▶ _Trecho extraído_:
┄┄┄┄┄┄┄┄┄┄┄┄┄┄┄┄┄┄┄┄

Mas o climatologista Dominick DellaSala afirmou que os autores da Revisão Tamm citaram incorretamente seu próprio trabalho e ignoraram 37 artigos que contradiziam suas conclusões. "A floresta não é mais uma floresta", acrescentou DellaSala. "A questão da redução do fogo tem sido analisada de forma muito restrita para obter um resultado preconcebido... Nenhum deles considera os danos colaterais aos ecossistemas e ao clima — apenas se os combustíveis forem reduzidos o suficiente para diminuir a intensidade."

Kim Davis, ecologista pesquisadora do Serviço Florestal do USDA e principal autora do estudo Tamm Review de 2014, afirmou que mantém as conclusões de que tratamentos mecânicos podem reduzir a gravidade de incêndios futuros quando combinados com queimadas controladas, acrescentando que os 37 estudos citados por DellaSala não foram incluídos por não atenderem a padrões científicos suficientemente rigorosos. "Esta pesquisa foi submetida a rigorosas revisões estatísticas, técnicas e por pares", disse Davis. "Discordamos respeitosamente da afirmação de que nosso trabalho citou indevidamente ou deturpou estudos e dados."

De qualquer forma, o Serviço Florestal dos EUA já derruba áreas densas de floresta que acredita serem particularmente vulneráveis ​​a incêndios florestais e as queima em áreas controladas, conhecidas como pilhas de corte. Blacklock afirmou que a parceria entre Drax e a GSNR compartilha o mesmo objetivo. Da perspectiva da GSNR e de muitos políticos locais, usar madeira que, de outra forma, seria queimada desnecessariamente em instalações de pellets de madeira é uma situação vantajosa para todos.

Mas os ativistas afirmam que, em outros mercados, a Drax e suas subsidiárias expandiram suas operações para além das pilhas de resíduos de corte, cortando árvores saudáveis ​​para produzir pellets de madeira. Em 2022 , a BBC descobriu que a madeira usada nas instalações da Drax vinha de florestas primárias desmatadas no Canadá, que podem levar milhares de anos para se regenerar. Um ano depois, depois que moradores de uma cidade na Colúmbia Britânica, Canadá, pediram à Drax que ajudasse a limpar pilhas de resíduos de corte próximas, funcionários do Ministério do Meio Ambiente informaram ao The Tyee que dezenas de milhares de árvores de florestas saudáveis ​​estavam sendo transformadas em pellets de madeira.

┄┄┄┄┄┄┄┄┄┄┄┄┄┄┄┄┄┄┄┄

▶ _Entradas de dados salvas_:

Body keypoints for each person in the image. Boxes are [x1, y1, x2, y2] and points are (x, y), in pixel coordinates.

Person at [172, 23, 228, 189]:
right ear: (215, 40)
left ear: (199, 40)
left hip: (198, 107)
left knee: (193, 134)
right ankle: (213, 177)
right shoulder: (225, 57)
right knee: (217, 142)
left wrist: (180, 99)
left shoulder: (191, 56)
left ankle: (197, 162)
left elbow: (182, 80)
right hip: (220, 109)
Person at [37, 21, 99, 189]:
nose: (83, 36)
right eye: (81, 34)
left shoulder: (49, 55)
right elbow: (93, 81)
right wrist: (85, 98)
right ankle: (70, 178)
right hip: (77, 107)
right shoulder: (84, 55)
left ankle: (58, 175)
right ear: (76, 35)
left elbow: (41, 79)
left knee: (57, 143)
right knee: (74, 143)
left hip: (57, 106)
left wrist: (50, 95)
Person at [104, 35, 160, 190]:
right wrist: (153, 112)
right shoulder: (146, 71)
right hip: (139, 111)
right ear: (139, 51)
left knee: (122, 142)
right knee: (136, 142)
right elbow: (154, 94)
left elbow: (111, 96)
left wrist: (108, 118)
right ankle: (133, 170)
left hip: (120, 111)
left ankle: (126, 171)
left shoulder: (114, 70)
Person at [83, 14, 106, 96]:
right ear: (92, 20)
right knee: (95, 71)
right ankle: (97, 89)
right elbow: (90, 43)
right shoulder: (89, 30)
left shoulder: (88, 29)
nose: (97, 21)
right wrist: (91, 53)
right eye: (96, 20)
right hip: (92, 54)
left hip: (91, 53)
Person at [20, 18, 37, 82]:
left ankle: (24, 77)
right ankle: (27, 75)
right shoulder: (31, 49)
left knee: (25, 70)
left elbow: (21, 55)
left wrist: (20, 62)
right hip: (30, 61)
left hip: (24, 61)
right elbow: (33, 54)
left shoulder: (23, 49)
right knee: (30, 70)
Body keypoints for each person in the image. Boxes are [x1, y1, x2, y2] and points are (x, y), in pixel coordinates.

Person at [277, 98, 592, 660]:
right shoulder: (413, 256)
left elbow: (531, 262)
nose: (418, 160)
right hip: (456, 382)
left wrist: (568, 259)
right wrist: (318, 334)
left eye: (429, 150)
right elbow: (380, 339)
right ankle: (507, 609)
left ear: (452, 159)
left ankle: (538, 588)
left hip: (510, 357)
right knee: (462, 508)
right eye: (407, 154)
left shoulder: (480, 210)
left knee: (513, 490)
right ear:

┄┄┄┄┄┄┄┄┄┄┄┄┄┄┄┄┄┄┄┄

▶ _O problema_: Por favor, escreva a continuação do texto sobre a Drax e os pellets de madeira, começando logo após a última frase apresentada.

▶ _Caixa de resposta_:
Árvores grandes, como as derrubadas no Canadá, funcionam como barreiras contra o vento, de acordo com DellaSala. Quando essas árvores são removidas em operações de extração de madeira, como ao abrir a saída de ar de um fogão a lenha, o aumento da ventilação pode fazer com que o fogo se espalhe rapidamente. "Se ocorrer um incêndio, ele pode se espalhar rapidamente pela floresta devido à maior velocidade dos ventos e ao ressecamento do sub-bosque causado pela remoção das copas das árvores", disse DellaSala. "Consequentemente, a floresta fica superventilada e mais propensa a incêndios de rápida propagação pelo vento."

As usinas de pelotas, que têm um histórico de incêndios e produção de pilhas de poeira combustível, precisam ser construídas em clareiras dentro das florestas para que o combustível lenhoso possa ser entregue. Embora a GSNR tenha garantido aos moradores que segue protocolos rigorosos de combate a incêndios, a proximidade com a floresta deixou alguns moradores nervosos e agravou as preocupações de que o plano de tratamento de incêndios florestais tornará os incêndios mais prováveis, e não menos.

O envolvimento da Drax também não os tranquilizou. A empresa foi recentemente alvo de escrutínio por parte de órgãos reguladores. O órgão regulador de energia do Reino Unido, Ofgem, aplicou à empresa uma multa de US$ 25 milhões em agosto de 2024 por declaração incorreta de dados de sustentabilidade. Três meses depois, a Land and Climate Review relatou que a Drax violou as regras ambientais dos EUA mais de 11.000 vezes, segundo registros públicos. As violações motivaram ações de comunidades em todo o Golden State, com 185 organizações solicitando à Califórnia que rejeitasse a proposta de pellets de madeira.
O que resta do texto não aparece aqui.